Kyiv’s defence ministry says it will do “everything necessary” to rescue the personnel still in the plant’s tunnels.

Ukraine says it hopes to exchange Azovstal fighters for Russian soldiers it is holding.

– Russian soldier pleads guilty to war crimes – 

A 21-year-old Russian soldier pleads guilty to killing an unarmed Ukrainian civilian at a war crimes trial in Kyiv, in the first such case to go to court since the start of the offensive.

Vadim Shishimarin from Irkutsk in Siberia admitted gunning down the 62-year-old man near the central village of Chupakhivka to prevent him reporting a carjacking by fleeing Russian troops.

He faces possible life imprisonment for war crimes and premeditated murder after the case heard by a district court in Kyiv.

“By this first trial, we are sending a clear signal that every perpetrator, every person who ordered or assisted in the commission of crimes in Ukraine shall not avoid responsibility,” Ukraine’s chief prosecutor Iryna Venediktova tweeted.

– Finland, Sweden submit NATO bids –

Finland and Sweden submit their bids to join NATO, sealing their decision to jettison decades of military non-alignment, despite threats of reprisals from Moscow.

NATO chief Jens Stoltenberg calls it a “historic step”. He has promised to welcome them “with open arms” while an advisor to US President Joe Biden says Washington is “confident” Turkey will overcome concerns on the membership bids.

Biden offers US support to Finland and Sweden in the event of “aggression” during the application process.

Several other NATO allies, most notably Britain, have offered security assurances and German has offered joint exercises.

NATO ambassadors meeting in Brussels fail to reach consensus on starting formal membership negotiations.

Finland, which shares a 1,300-kilometre (800-mile) border with Russia, and Sweden fear they could be future targets of Russian aggression following Moscow’s invasion of Ukraine.
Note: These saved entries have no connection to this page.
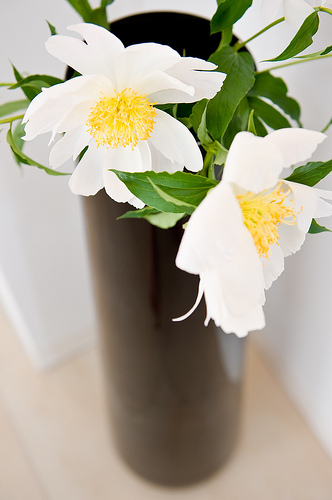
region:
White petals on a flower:
[213, 260, 252, 301]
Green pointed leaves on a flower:
[101, 161, 192, 207]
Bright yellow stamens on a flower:
[241, 193, 289, 251]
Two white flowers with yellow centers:
[62, 55, 298, 256]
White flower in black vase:
[67, 62, 154, 299]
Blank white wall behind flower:
[259, 225, 324, 311]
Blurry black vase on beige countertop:
[106, 404, 266, 492]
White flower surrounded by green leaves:
[192, 60, 293, 210]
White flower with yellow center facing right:
[215, 137, 322, 288]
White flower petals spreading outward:
[45, 10, 227, 102]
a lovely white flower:
[175, 122, 328, 346]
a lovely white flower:
[21, 22, 227, 203]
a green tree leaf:
[111, 164, 220, 217]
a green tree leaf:
[207, 36, 251, 152]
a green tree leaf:
[285, 158, 329, 186]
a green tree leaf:
[309, 216, 328, 240]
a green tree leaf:
[262, 7, 323, 66]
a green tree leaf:
[209, 0, 250, 36]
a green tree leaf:
[116, 203, 162, 222]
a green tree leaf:
[8, 71, 58, 95]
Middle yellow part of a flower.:
[80, 89, 159, 152]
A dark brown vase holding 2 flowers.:
[62, 10, 259, 489]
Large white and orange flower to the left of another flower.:
[21, 21, 227, 211]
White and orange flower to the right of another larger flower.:
[171, 128, 330, 338]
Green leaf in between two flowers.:
[108, 168, 217, 217]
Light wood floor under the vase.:
[1, 293, 331, 498]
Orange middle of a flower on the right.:
[231, 178, 306, 262]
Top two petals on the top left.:
[40, 22, 126, 76]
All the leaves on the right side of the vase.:
[106, 0, 330, 235]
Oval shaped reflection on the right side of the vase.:
[216, 324, 245, 387]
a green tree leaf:
[246, 110, 258, 134]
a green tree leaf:
[251, 68, 306, 125]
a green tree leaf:
[252, 102, 287, 131]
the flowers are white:
[59, 35, 308, 284]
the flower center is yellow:
[92, 96, 151, 145]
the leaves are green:
[206, 52, 270, 144]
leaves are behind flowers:
[199, 55, 308, 323]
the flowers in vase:
[77, 7, 266, 405]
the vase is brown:
[86, 248, 257, 497]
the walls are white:
[4, 175, 105, 378]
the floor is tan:
[18, 377, 123, 493]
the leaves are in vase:
[156, 8, 283, 135]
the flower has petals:
[206, 172, 311, 275]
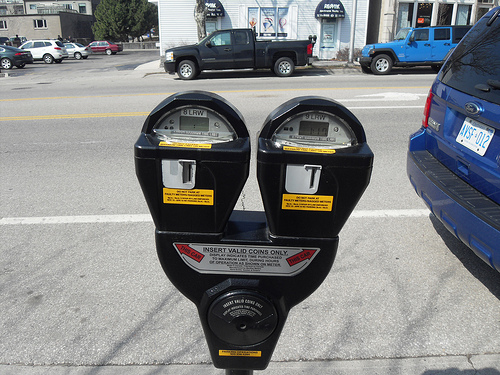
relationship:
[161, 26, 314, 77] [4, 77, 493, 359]
truck across street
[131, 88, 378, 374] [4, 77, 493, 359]
meter at street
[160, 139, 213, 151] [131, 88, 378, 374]
sticker top of meter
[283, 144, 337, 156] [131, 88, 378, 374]
sticker top of meter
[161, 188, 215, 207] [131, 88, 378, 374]
sticker bottom of meter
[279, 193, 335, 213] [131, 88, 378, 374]
sticker bottom of meter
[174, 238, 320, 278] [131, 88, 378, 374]
sticker center of meter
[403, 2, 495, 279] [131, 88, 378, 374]
ford near meter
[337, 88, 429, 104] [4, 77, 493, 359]
arrow on road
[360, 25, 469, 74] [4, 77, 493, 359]
car across street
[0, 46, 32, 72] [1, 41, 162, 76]
car in lot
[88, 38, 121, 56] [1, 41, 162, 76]
car in lot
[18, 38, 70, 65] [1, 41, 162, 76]
car in lot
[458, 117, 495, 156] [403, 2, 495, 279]
plate on ford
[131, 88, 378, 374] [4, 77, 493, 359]
meter by street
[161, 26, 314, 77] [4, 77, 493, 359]
truck by street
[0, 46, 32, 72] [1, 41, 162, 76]
vehicle in lot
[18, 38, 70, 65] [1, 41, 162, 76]
vehicle in lot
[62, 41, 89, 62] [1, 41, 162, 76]
vehicle in lot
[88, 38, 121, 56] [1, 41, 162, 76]
vehicle in lot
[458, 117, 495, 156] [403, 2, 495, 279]
tag on vehicle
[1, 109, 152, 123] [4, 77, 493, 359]
line on street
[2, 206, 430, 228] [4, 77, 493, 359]
line on street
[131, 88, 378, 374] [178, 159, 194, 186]
meter has slot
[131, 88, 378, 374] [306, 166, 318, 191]
meter has slot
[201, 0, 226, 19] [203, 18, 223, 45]
awning over door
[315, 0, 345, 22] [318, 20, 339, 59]
awning over door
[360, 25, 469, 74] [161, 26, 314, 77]
jeep behind truck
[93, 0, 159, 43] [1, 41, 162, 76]
tree behind lot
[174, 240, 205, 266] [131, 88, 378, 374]
arrow on meter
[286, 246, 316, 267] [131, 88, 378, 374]
arrow on meter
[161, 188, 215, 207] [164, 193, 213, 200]
sticker with writing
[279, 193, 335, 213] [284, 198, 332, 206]
sticker with writing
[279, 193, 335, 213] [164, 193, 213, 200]
sticker with writing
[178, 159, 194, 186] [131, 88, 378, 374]
slot on meter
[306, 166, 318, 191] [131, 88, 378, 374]
slot on meter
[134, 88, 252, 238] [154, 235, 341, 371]
meter on stand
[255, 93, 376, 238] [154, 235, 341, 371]
meter on stand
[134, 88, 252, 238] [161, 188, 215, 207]
meter has sticker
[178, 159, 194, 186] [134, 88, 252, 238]
slot on meter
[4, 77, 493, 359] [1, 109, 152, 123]
street has line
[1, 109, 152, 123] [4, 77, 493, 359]
line middle of street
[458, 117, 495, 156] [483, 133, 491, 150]
tag has number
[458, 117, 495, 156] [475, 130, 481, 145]
tag has number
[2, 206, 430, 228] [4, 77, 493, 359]
line in street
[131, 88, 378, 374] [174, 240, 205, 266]
meter has arrow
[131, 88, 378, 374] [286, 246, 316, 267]
meter has arrow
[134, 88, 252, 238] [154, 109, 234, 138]
meter has face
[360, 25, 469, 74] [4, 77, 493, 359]
jeep on street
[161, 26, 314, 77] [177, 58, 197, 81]
truck has tire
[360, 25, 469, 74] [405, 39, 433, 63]
jeep has door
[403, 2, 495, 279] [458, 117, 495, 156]
truck has plate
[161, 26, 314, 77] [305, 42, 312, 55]
truck has light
Public support in the two countries for NATO membership skyrocketed after the war began.

– Moscow expels dozens of diplomats –

Russia expels dozens of French, Italian and Spanish diplomats in tit-for-tat responses to the expulsion of Russian diplomats over the Ukraine conflict.

The foreign ministry says 27 Spanish, 24 Italian and 34 French diplomats have been declared “persona non grata”.

All three countries condemn the move, with Italian Prime Minister Mario Draghi calling it a “hostile act” which will make resolving the war through peaceful means more difficult.

– US reopens Kyiv embassy –

The United States reopens its embassy in Kyiv after closing it for three months due to the Russian invasion of Ukraine, the State Department says.

“The Ukrainian people, with our security assistance, have defended their homeland in the face of Russia’s unconscionable invasion, and, as a result, the Stars and Stripes are flying over the embassy once again,” Secretary of State Antony Blinken says in a statement.

– Russian fire intensifies in north –

Russian forces have intensified artillery fire on Ukrainian border settlements around the city of Sumy to the north and close to the Russian border and Chernihiv to the east of the capital over the past few weeks, the Ukrainian army is reported as saying by the Institute for the Study of War.

The shelling comes despite the Russian military having scaled back its offensive in the north to focus on the eastern Donbas region.